Stream Processing vs Batch Processing

  • Stream processing: Observe what is happening, and act on events as they occur.
  • Batch processing: Periodically crunch a large amount of accumulated data.

gRPC vs ProtoBuf

  • ProtoBuf is the IDL (Interface Definition Language) and serialization library. Think XML and JSON, but smaller, faster, and simpler.
  • gRPC is the RPC framework that utilizes ProtoBuf.

Using gRPC by default means you are using Protobuf.

backplane vs motherboard

A backplane is a printed circuit board just like a computer's motherboard, but lacks the on-board processing and storage elements. A motherboard aggregates all of the computer's primary system components on a single printed circuit board, whereas a backplane is a board with no little or no active circuitry.

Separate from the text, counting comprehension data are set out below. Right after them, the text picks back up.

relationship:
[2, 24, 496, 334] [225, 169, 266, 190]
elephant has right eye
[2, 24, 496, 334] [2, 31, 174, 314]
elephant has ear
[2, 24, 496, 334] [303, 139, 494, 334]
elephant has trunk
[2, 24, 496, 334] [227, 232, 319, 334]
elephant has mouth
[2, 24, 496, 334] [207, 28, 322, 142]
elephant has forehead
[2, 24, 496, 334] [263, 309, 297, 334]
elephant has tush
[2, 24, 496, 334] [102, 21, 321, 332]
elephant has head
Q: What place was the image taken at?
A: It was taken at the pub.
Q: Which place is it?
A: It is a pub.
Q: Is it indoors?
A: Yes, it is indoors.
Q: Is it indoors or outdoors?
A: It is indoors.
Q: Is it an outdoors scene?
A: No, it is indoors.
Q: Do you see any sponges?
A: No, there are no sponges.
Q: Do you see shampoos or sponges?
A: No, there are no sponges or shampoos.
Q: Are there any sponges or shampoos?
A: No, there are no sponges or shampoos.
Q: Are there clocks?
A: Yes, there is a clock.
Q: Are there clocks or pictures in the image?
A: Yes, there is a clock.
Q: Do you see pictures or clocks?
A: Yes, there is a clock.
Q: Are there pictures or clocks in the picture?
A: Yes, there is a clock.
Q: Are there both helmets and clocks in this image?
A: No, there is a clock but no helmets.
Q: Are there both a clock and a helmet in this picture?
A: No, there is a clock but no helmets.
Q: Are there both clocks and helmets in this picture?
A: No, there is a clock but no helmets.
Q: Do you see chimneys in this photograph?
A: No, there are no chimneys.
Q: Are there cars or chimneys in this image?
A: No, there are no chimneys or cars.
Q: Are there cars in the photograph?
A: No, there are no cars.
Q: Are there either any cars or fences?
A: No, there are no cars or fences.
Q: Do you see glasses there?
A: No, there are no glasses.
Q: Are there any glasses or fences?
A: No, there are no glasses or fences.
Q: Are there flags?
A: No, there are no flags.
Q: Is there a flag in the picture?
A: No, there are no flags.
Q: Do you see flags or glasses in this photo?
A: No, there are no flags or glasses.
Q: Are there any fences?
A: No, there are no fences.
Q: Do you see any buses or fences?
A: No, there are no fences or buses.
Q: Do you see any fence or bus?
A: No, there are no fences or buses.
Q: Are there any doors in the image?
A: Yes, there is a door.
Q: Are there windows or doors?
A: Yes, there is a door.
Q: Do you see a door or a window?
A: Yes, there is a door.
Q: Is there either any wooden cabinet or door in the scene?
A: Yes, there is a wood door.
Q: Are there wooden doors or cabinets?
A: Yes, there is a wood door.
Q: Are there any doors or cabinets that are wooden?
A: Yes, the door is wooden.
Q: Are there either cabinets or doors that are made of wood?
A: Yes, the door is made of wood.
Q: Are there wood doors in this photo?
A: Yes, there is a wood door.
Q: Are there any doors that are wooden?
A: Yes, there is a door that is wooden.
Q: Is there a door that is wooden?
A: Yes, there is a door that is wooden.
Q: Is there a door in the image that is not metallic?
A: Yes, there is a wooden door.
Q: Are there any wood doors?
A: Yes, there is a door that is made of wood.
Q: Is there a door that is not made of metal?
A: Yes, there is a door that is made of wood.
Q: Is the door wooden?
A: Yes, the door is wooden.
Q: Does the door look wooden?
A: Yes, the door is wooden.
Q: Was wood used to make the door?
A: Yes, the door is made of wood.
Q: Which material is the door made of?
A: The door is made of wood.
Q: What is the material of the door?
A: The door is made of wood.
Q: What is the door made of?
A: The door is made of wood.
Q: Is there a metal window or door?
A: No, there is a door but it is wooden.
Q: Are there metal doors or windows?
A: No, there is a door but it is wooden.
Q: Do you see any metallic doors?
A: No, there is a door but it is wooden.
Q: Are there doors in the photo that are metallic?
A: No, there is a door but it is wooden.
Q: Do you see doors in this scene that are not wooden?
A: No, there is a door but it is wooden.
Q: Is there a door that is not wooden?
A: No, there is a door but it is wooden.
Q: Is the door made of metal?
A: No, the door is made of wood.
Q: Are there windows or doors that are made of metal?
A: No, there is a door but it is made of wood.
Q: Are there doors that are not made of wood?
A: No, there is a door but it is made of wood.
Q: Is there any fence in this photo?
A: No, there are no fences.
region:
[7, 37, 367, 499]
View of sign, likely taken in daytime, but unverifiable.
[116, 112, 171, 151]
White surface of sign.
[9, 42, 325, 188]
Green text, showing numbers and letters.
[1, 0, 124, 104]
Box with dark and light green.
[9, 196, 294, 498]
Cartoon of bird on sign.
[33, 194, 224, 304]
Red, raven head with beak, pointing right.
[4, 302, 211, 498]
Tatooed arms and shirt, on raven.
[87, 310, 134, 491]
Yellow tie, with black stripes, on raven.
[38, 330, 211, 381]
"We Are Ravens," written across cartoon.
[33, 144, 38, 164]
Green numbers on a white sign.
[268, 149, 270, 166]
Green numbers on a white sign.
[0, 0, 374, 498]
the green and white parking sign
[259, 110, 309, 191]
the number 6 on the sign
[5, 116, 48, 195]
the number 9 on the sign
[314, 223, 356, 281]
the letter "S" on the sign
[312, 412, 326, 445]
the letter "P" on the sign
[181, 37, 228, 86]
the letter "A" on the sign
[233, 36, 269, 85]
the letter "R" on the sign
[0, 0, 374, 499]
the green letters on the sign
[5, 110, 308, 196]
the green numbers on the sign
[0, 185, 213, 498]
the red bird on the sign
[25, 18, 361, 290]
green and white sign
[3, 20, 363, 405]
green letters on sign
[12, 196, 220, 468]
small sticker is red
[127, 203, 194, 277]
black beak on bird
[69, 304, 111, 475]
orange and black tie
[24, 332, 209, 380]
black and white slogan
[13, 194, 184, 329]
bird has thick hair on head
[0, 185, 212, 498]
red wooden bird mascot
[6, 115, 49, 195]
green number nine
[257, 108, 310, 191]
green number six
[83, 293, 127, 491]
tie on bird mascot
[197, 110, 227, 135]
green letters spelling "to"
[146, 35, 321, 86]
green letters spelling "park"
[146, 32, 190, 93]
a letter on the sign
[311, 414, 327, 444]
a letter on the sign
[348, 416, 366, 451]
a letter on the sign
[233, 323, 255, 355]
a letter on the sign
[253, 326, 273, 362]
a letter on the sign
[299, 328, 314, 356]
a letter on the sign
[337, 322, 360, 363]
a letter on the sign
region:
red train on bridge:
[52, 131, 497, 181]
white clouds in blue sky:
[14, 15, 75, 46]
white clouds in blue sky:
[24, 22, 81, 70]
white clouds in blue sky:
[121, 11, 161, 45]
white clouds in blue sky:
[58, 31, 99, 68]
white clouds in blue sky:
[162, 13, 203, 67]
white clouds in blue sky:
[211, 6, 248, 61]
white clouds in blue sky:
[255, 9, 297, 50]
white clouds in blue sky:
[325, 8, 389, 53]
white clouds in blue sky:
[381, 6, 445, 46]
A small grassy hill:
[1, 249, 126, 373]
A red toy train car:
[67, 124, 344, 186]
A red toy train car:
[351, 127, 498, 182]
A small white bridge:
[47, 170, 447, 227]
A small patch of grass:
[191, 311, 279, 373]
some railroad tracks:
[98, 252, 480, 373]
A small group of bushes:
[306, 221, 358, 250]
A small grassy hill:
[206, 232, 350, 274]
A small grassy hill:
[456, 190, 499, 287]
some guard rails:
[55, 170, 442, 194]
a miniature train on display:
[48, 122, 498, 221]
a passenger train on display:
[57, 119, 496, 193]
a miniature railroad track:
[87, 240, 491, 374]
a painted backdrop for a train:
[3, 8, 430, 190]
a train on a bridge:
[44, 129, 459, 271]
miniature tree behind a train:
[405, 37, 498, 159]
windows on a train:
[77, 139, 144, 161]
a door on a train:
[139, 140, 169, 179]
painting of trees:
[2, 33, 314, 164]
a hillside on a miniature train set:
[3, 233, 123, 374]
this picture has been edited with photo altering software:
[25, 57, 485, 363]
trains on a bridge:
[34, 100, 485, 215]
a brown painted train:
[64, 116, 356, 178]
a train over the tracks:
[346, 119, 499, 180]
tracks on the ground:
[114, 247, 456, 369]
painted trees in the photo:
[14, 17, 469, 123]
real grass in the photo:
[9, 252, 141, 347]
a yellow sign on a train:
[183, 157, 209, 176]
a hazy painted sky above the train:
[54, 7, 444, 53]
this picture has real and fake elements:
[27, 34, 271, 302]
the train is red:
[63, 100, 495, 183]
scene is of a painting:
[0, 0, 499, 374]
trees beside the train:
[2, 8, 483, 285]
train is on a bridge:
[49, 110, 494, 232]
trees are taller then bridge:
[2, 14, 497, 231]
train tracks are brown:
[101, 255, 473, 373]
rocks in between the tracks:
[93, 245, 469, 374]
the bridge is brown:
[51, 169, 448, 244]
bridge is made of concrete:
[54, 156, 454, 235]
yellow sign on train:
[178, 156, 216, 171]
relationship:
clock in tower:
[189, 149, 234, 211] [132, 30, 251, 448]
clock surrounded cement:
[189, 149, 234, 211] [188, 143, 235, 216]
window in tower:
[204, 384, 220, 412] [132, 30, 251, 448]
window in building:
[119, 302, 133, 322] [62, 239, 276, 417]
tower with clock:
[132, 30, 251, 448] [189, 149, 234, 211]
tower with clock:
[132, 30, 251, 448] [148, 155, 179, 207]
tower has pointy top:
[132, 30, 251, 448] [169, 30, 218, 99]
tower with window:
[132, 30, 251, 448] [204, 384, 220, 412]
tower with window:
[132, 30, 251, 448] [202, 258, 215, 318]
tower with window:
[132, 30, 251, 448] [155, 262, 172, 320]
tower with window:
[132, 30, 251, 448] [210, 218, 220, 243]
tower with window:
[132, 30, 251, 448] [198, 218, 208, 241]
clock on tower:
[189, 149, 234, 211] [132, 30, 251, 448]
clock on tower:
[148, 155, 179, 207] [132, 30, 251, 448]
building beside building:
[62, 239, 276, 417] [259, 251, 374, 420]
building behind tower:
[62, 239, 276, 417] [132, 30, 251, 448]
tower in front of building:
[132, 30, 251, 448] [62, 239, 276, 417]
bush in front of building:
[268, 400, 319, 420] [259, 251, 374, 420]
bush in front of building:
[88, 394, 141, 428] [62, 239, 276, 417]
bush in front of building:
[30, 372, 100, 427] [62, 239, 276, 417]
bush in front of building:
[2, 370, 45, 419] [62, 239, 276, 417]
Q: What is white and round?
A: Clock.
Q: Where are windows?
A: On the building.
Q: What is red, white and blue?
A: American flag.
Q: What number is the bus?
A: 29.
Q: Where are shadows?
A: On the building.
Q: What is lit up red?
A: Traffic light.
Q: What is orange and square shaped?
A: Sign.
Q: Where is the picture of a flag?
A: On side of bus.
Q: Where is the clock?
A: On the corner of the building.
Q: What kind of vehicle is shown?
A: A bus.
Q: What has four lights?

The backplane is a printed circuit board containing connections (slots) for expansion boards and allows for communication between all connected boards.

A backplane is generally differentiated from a motherboard by the lack of on-board processing and storage elements.

chip vs integrated circuit

An integrated circuit a set of electronic circuits on one small flat piece (or "chip") of semiconductor material, usually silicon.

A chip is a common term used for Integrated circuits.

E.g. memory chip, cpu/microprocessors, chipset on the motherboard

Character device vs block device

When you run $ cat /proc/devices, you will find devices are put in 2 categories: block devices and character devices. How are they different?

  • Character devices: process data in its raw, individual form, and are used for devices like serial ports, keyboards, and mice. They provide direct access to the hardware device, and allow programs to transmit data between the disk and the user's buffer.
  • Block devices: manage data in fixed-size blocks, and are used for mass storage. They provide buffered access to hardware devices, and allow programmers to read or write blocks of any size. Block devices are used for devices like hard disks, floppy disks, CD-ROMs, SSDs, and flash drives.

In file mode, b = block device, c = character device.

Block devices transfer data in whole data buffers at a time, while character devices send and receive data in single character chunks.